*Exercise*:
Pick out and copy every line in the items below that contains the word "России".
Data provided below:
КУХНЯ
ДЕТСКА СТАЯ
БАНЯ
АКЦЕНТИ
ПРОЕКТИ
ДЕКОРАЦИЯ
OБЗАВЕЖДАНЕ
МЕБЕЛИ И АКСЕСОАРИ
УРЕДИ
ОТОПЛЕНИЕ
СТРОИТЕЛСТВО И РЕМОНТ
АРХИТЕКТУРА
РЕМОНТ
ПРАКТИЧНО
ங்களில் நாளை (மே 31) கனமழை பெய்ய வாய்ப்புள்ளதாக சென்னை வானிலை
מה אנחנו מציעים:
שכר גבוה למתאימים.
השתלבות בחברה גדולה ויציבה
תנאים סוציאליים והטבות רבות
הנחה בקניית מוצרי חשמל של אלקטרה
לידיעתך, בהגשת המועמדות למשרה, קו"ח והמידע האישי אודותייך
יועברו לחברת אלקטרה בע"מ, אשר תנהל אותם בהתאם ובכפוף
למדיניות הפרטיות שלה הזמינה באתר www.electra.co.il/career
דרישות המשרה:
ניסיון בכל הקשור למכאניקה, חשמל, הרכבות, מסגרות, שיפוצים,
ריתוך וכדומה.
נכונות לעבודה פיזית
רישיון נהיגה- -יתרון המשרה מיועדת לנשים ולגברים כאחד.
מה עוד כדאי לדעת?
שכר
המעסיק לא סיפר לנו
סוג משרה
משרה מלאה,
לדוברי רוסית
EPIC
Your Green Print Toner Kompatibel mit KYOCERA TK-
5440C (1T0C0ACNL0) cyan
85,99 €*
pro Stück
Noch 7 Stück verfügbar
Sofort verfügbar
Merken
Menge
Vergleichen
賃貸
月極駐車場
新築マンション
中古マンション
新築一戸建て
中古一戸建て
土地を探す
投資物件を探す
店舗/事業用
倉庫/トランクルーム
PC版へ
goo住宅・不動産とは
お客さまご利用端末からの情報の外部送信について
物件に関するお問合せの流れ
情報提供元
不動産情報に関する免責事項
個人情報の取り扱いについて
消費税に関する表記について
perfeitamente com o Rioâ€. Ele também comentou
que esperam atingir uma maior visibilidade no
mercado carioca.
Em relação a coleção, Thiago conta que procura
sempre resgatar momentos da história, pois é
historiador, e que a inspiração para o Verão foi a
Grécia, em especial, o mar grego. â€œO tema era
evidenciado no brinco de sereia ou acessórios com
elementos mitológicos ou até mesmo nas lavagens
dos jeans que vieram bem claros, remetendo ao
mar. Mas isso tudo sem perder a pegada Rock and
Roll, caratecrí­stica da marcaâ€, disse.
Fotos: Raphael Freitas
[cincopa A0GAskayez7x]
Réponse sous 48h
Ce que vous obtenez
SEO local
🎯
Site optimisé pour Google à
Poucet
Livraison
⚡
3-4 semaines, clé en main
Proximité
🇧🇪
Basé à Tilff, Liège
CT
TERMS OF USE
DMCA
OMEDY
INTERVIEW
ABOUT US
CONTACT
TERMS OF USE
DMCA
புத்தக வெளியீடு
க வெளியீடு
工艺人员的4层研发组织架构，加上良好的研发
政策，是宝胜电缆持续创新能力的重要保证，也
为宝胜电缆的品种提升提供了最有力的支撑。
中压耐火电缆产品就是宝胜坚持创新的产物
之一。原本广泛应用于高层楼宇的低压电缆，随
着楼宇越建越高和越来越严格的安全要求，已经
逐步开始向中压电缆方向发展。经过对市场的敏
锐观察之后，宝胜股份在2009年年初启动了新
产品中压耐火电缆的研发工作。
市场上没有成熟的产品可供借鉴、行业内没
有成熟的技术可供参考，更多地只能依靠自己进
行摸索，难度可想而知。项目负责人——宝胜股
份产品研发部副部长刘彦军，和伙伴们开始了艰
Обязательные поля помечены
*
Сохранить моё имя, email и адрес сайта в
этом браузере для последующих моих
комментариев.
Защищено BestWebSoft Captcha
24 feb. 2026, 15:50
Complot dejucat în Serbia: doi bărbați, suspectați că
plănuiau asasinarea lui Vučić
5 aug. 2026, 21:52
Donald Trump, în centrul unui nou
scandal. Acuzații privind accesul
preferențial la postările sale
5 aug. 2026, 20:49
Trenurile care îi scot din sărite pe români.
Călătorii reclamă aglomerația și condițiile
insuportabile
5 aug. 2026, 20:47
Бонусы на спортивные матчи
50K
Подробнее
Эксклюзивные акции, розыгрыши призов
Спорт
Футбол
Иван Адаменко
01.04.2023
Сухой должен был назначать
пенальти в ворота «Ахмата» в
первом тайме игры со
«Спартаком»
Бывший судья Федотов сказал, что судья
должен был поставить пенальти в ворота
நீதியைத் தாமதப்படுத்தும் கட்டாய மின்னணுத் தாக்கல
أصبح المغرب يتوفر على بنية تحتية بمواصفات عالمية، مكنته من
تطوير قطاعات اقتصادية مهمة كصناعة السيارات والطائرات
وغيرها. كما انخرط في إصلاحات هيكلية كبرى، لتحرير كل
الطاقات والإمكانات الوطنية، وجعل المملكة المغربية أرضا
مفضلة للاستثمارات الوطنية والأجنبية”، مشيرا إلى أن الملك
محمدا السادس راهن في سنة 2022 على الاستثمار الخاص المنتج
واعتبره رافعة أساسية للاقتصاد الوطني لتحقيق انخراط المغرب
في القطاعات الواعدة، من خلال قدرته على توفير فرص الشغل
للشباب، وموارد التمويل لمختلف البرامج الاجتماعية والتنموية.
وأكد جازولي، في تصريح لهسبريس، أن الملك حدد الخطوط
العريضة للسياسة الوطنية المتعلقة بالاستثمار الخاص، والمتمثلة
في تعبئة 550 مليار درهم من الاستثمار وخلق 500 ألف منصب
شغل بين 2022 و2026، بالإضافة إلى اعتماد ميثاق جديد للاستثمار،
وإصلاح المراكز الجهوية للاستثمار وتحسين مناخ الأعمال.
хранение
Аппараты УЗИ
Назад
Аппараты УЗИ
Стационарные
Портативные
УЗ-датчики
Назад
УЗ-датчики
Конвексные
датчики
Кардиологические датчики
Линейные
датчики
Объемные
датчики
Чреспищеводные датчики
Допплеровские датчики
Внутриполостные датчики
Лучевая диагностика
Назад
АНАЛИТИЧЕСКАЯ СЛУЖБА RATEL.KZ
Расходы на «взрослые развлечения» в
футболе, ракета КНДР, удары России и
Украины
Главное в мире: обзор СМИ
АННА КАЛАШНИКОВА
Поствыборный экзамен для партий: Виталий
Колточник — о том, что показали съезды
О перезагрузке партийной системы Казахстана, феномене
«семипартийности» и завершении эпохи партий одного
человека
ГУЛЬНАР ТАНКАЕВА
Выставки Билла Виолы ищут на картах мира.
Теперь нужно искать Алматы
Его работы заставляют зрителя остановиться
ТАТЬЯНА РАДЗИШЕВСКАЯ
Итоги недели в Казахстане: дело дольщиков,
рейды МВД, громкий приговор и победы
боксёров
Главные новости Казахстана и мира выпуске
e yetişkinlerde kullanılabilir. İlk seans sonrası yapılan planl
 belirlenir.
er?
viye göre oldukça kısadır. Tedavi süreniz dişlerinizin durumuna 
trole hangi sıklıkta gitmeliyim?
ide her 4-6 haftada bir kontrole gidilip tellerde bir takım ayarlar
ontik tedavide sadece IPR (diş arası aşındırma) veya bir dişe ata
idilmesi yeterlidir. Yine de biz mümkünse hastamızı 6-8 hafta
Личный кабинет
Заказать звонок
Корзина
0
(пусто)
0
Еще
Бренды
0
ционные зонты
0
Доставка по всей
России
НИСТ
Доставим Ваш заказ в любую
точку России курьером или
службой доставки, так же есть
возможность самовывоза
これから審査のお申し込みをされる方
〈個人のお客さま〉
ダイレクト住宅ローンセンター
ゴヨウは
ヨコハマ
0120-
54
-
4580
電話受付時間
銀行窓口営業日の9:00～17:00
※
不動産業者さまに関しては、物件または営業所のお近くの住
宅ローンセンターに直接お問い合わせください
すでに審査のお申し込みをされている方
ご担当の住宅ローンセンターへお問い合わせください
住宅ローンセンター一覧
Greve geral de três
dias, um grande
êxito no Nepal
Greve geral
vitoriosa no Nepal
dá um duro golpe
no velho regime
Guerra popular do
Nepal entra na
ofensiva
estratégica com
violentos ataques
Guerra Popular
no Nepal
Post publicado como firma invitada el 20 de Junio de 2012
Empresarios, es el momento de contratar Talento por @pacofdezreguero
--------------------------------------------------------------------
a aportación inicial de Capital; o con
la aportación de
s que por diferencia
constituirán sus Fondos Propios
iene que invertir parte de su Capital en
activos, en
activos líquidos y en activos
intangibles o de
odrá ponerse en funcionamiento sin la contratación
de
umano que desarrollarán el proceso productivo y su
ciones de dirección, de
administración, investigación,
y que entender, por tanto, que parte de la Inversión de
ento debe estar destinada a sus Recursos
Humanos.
End of Data provided.
*Task response*:
футболе, ракета КНДР, удары России и
России
точку России курьером или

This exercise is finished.